Auszug zum Lesen ->
--- --- ---

Weiter zur Moschee: Am Bau im 17. Jahrhundert waren ca. 5000 Handwerker beteiligt. Bevor wir auf das Gelände durften, hieß es "Schuhe aus und Latschen an". Die Latschen gab es für 100 Rupien vor Ort zu kaufen. Der Eintritt lag bei 300 Rupien (etwas mehr als 3 Euro). Kopf, Beine und Schultern mussten mit der Kleidung bedeckt sein. Das war kein Problem bei der Kälte.
Unterwegs in Delhi: Video Thorsten
Auf dem ziemlich quadratischen Hof der Moschee waren nur wenige Touristen unterwegs. Aber es sollen dort wohl gut 25.000 Gläubige Platz finden. Die Moschee wurde von Shah Jahan in Auftrag gegeben. Das ist der gleiche Shah, der auch das Taj Mahal bauen ließ. Unser Guide erwähnte, dass die Moschee heilige Reliquien des Propheten Mohammed und eine alte Abschrift des Korans beherbergen soll. Gesehen haben wir das allerdings nicht.

--- --- ---

Erfasste Angaben ->
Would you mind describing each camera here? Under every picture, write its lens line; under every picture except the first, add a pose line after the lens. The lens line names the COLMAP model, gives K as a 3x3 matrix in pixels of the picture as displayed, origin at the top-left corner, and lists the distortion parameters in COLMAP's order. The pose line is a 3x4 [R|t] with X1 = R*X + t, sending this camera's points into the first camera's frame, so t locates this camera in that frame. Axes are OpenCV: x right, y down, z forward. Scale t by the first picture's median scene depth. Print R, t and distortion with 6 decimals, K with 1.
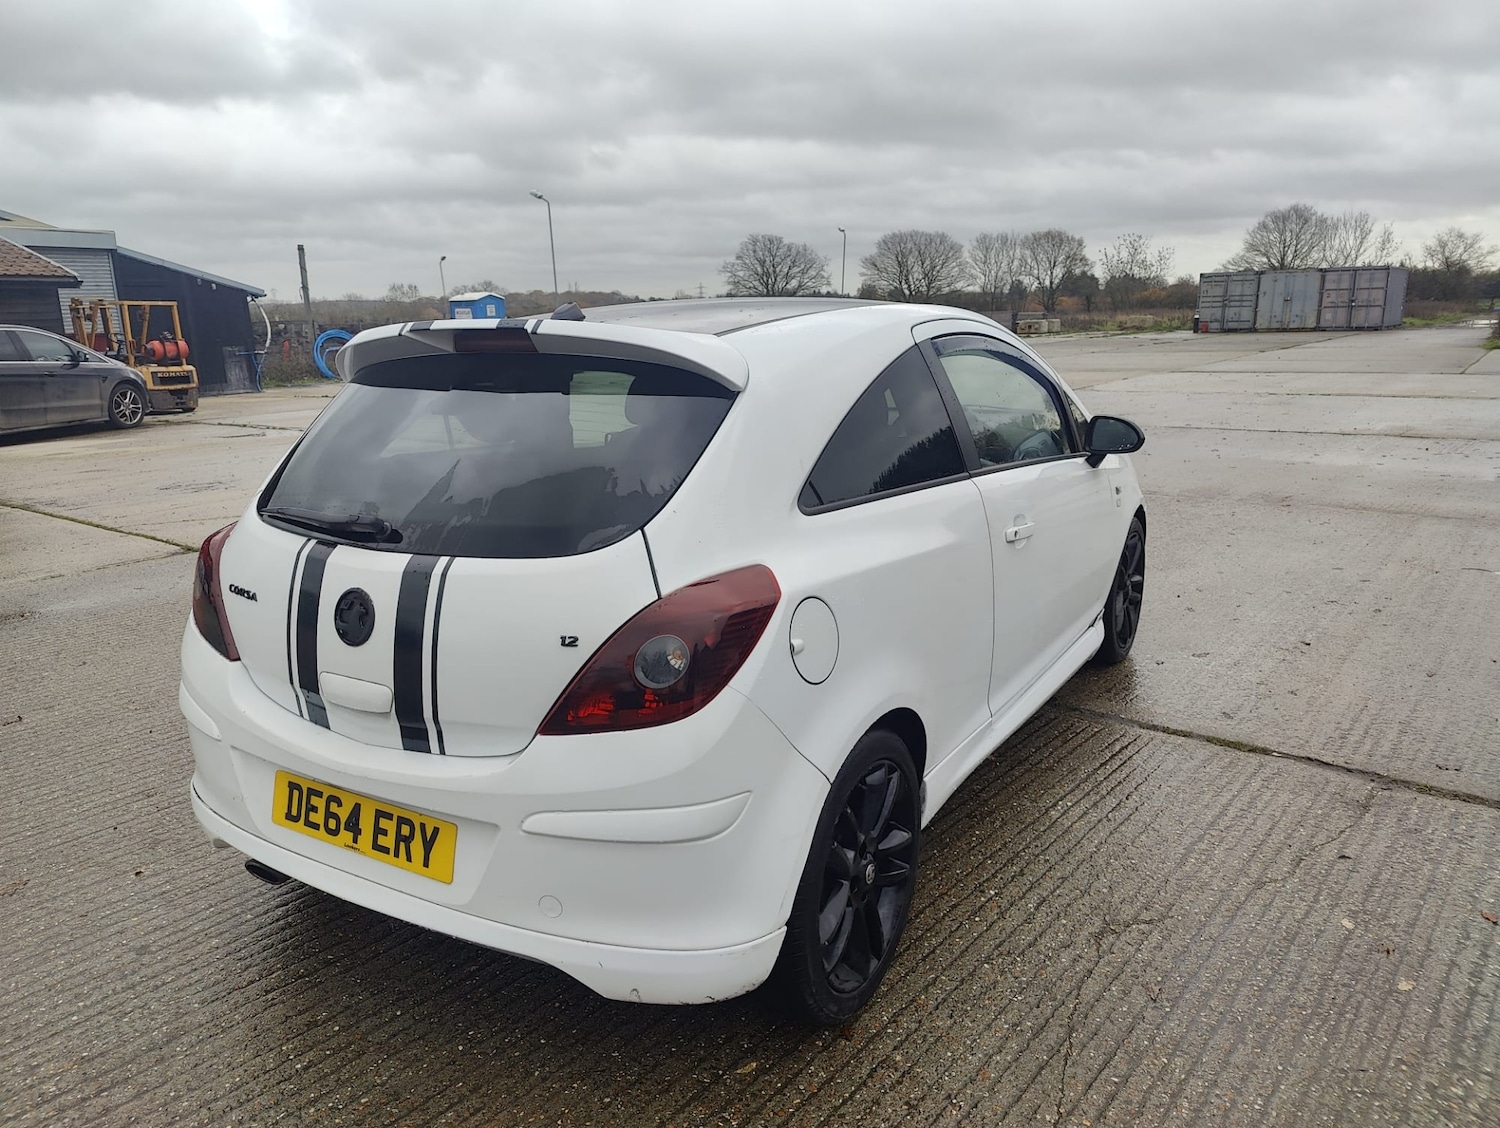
lens RADIAL K [[1039.5, 0, 748.7], [0, 1039.5, 562.0], [0, 0, 1]] dist [0.052459, -0.053617]
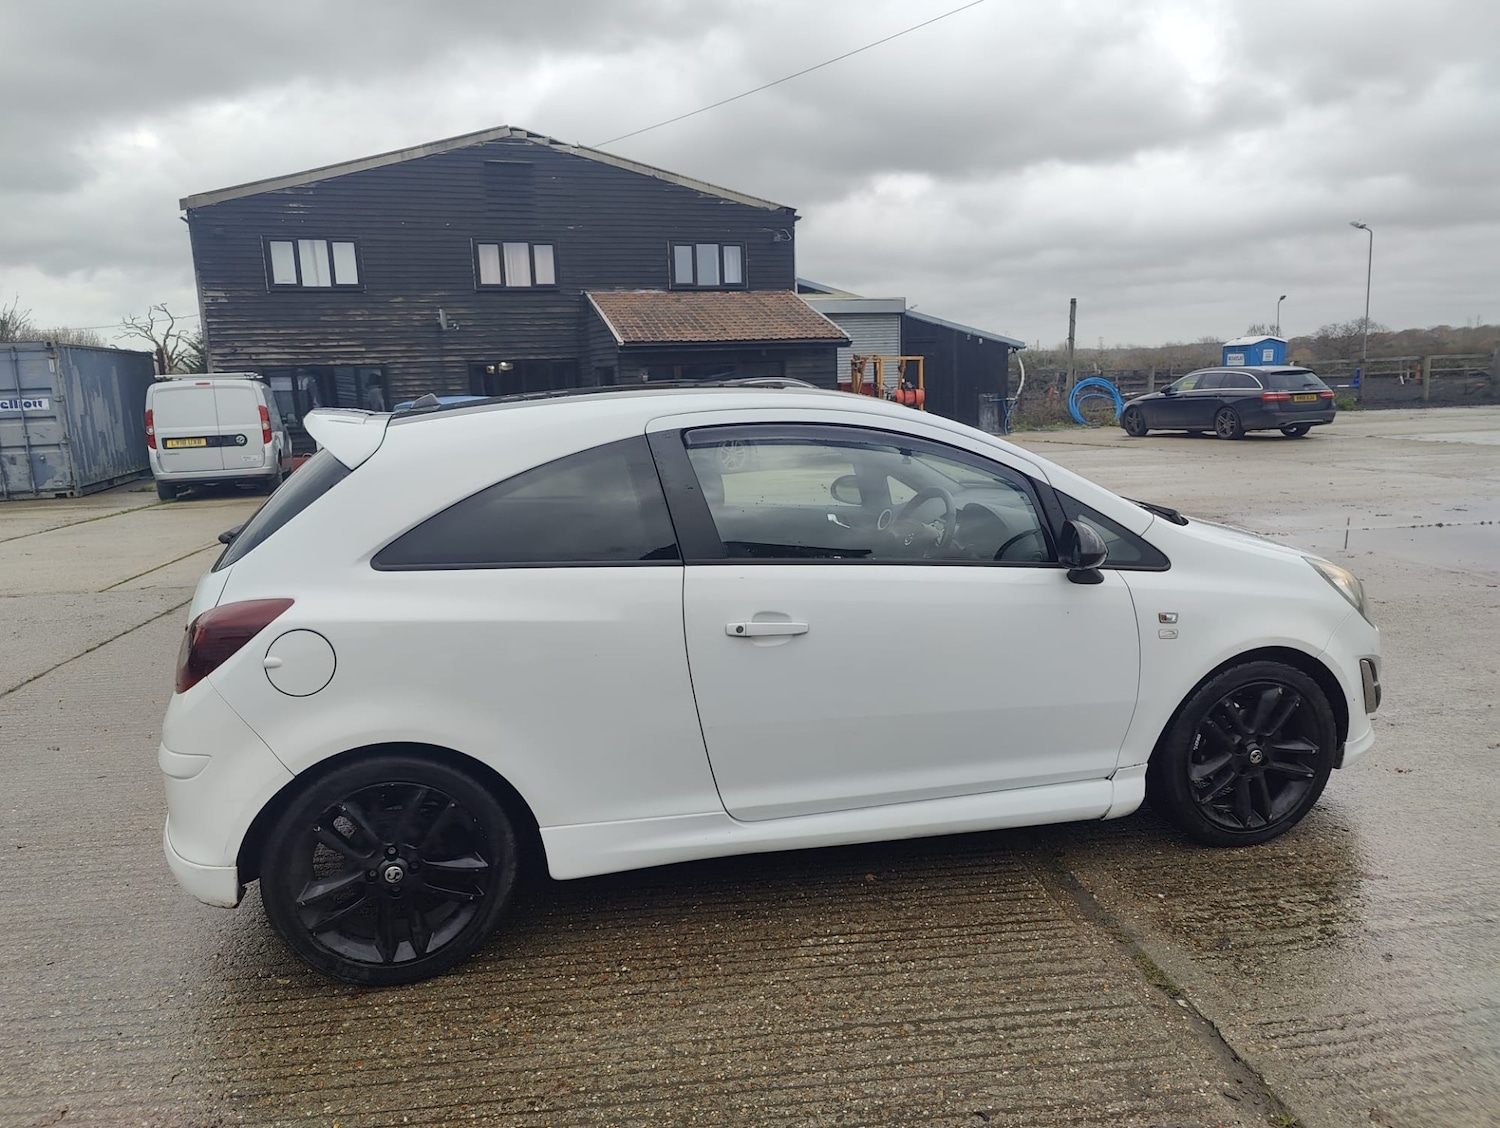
lens RADIAL K [[1039.5, 0, 741.4], [0, 1039.5, 564.6], [0, 0, 1]] dist [0.052459, -0.053617]
pose [[0.720182, 0.125818, -0.682281, 0.109915], [-0.151055, 0.988263, 0.022797, -0.013240], [0.677141, 0.086643, 0.730735, 0.033549]]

--- --- ---

Auftrag -> Schreiben Sie den Reisebericht über die Moschee in Delhi im Anschluss an den letzten Satz weiter. Die Auflistung ist eigenständiges Material und gehört nicht zum Reisebericht.

Antwort zum Auftrag ->
Jama Masjid - Fotos Thorsten Klook
Die Jama Masjid befindet sich ganz in der Nähe des Roten Forts. Aber es war Montag und das Fort damit geschlossen. Also besuchten wir nicht das Fort, sondern fuhren mit der Fahrradrikscha über Delhis ältesten Markt, den Chandni Chowk. Der Weg durch die engen Gassen der Altstadt war ein Erlebnis, zumal man auf der Rikscha hautnah dran ist. Es gab alles für die Hochzeit, Gewürze, Früchte, Schmuck, Alltagswaren, Tee, Essen, Kleidung, Stoffe... und es herrschte reger Trubel. An einer der Straßenkreuzungen boten Handwerker ihre Dienste an. Unser Guide erzählte uns so viele Details, vor allem auch historische, die wir nur schwer alle verarbeiten konnten. Das waren sehr viele Informationen auf einen Schlag.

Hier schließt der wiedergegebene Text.